As you might imagine things are little hectic for me right now so to save time I’ve just pasted the press release below along with photos from the final days of preparation.
Within the subterranean bowels of The Tanks, something primitive animates the darkness of Tate Modern’s dramatic new gallery space. A glowing tetrahedron glides through the air, suspended above peoples heads from a 21-metre motorised rail holding the world’s largest delta robot. As the only light source in the room, the tetrahedron acts as entertainer and guide to the space, dancing with the audience, and playfully encouraging them to become an active part of the performance. Through the interplay of luminous form and motion, ambiguity in visual perception is explored and manipulated in an unfolding interactive performance between the public and a kinetic installation.

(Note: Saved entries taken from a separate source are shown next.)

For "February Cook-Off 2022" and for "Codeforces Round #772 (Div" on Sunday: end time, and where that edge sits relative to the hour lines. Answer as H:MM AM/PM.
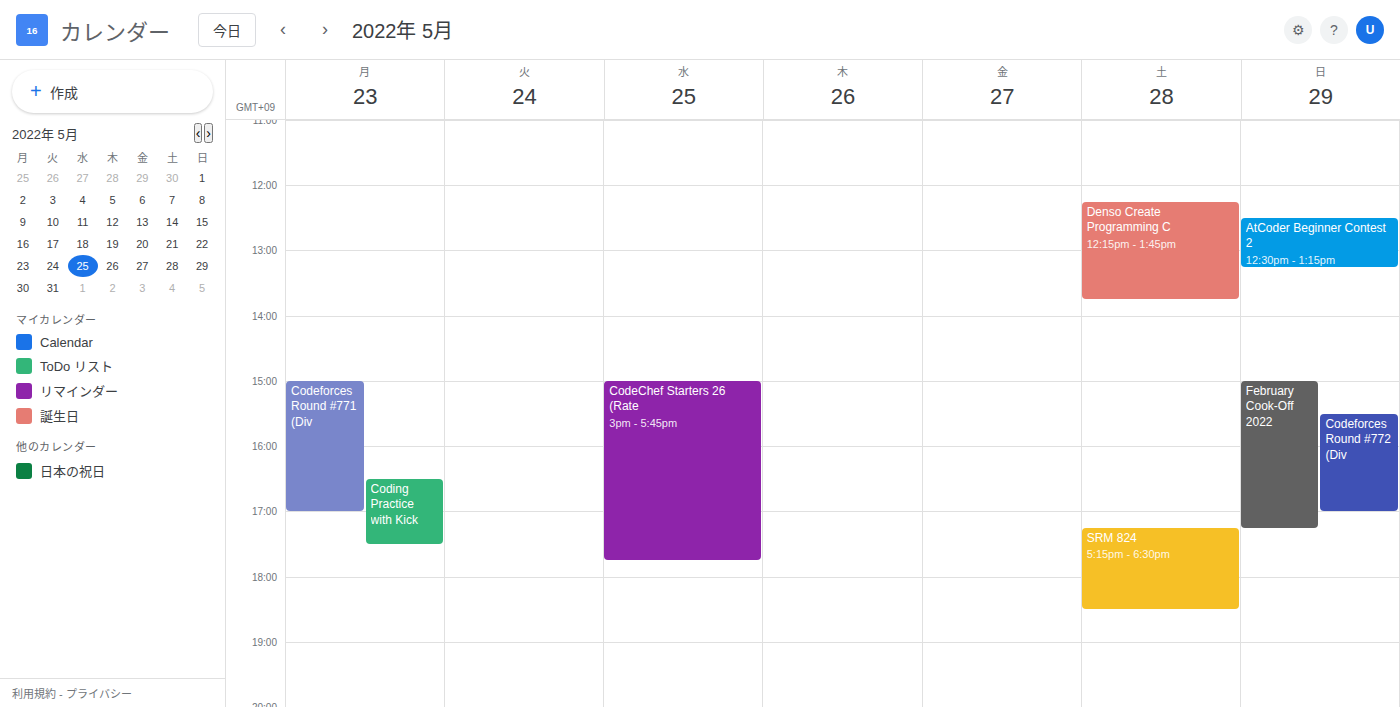
"February Cook-Off 2022": 5:15 PM, neither: a quarter of the way from the 5 PM line to the 6 PM line. "Codeforces Round #772 (Div": 5:00 PM, exactly on the 5 PM line.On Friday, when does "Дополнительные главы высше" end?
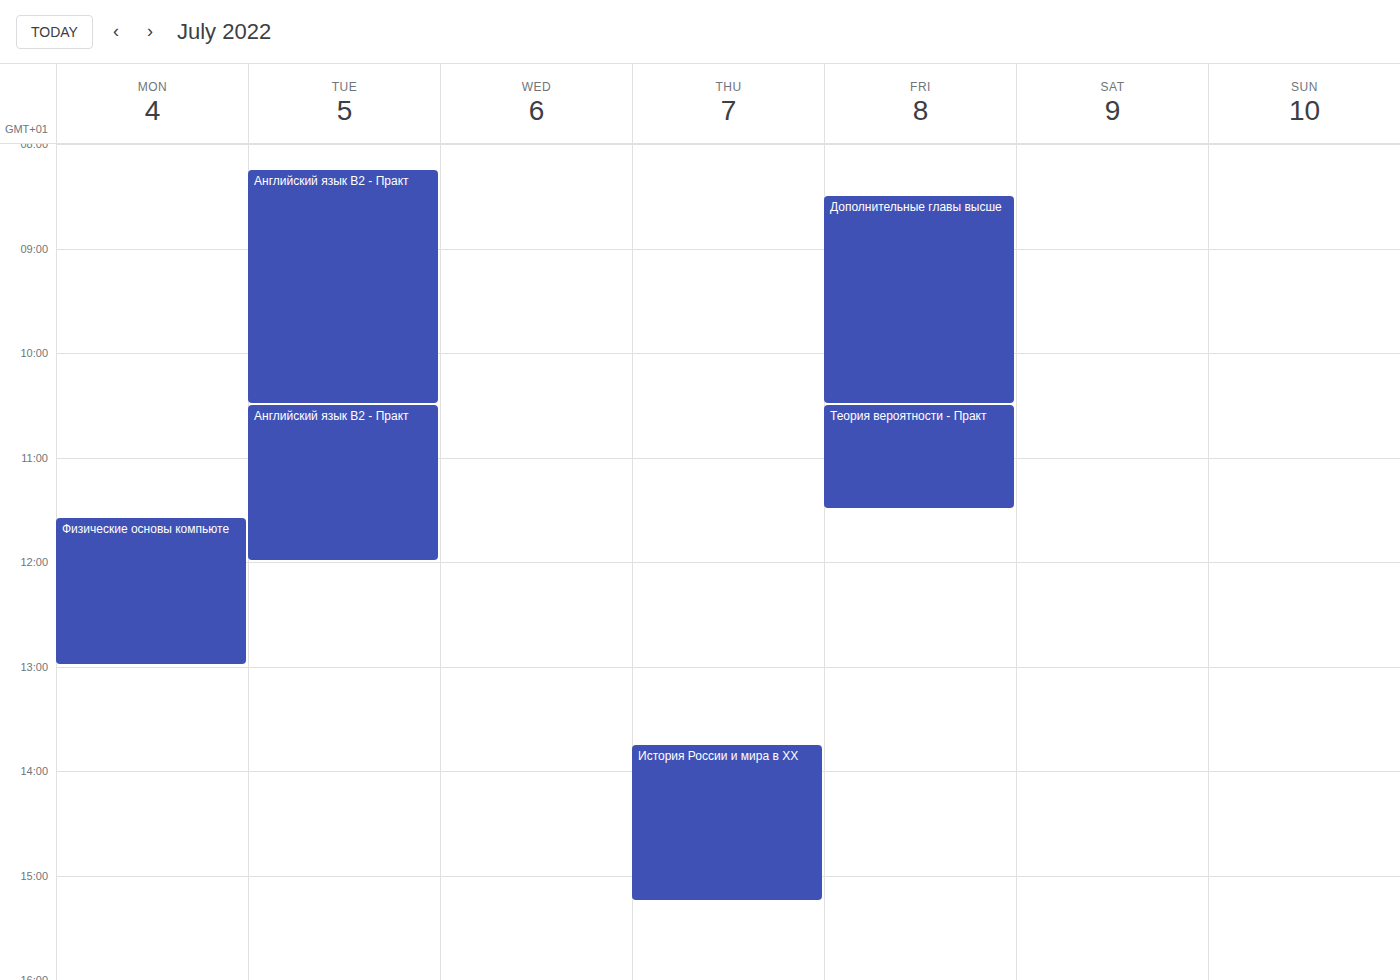
10:30 AMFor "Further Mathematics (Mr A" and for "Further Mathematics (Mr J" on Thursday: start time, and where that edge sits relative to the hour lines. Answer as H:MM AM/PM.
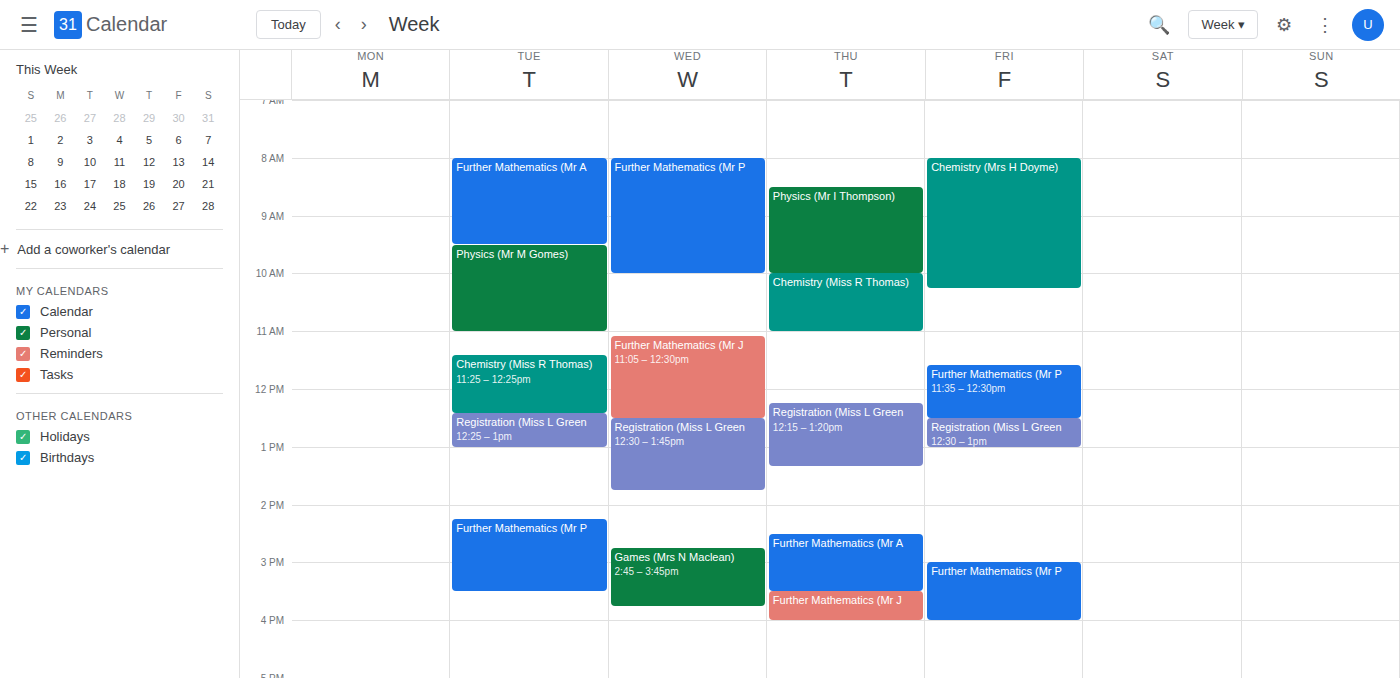
"Further Mathematics (Mr A": 2:30 PM, halfway between the 2 PM and 3 PM lines. "Further Mathematics (Mr J": 3:30 PM, halfway between the 3 PM and 4 PM lines.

“This work is a direct reaction to The Tanks space itself,” says Glynn. “We will fill the space with the sounds of this living machine, mixed live by our team of sound artists. The movements have been choreographed by master puppeteers with a lifetimes’ experience breathing life into inanimate objects. The entire installation will be constantly creating a different environment from one moment to the next, and is completely reactive to the audience in the space.”
The work builds on Glynn’s earlier pieces, Motive Colloquies (2011, Pompidou Centre Paris) and Performative Ecologies (2008, National Art Museum Beijing). Both of these examined the way in which audiences react to differing roboticised dances – but this is his most ambitious project to date. Taking its title from William Blake’s “The Tyger”, the installation returns visitors to a primal state of hyper-awareness through advanced computer vision, robotics and interactive choreography, the sum of which creates an intense, visceral and primal way to experience the Tate’s Tanks.
Motive Colloquies - Centra Pompidou Paris 2011
The work is part of the Tate’s Undercurrent programme directed at young audiences through a series of events, installations and interventions by audio, visual and performance artists. Glynn describes how “the installation engages with a treasure of a youthful mind, the ability to wilfully suspend disbelief, often a faculty lost slowly and imperceptibly with age. Young audiences of my installations care little for the technology that animates the work. So ever-present in their lives, they take it for granted, focusing instead much more on experience. They, in this respect, are my greatest critics. Equally, they are my greatest allies in their wilful suspension of disbelief at the perceptual boundaries between analog and digital, creature and machine, life and death.” Release yourself from civilized thought, suspend your disbelief and play, perform and explore the Tanks with Fearful Symmetry.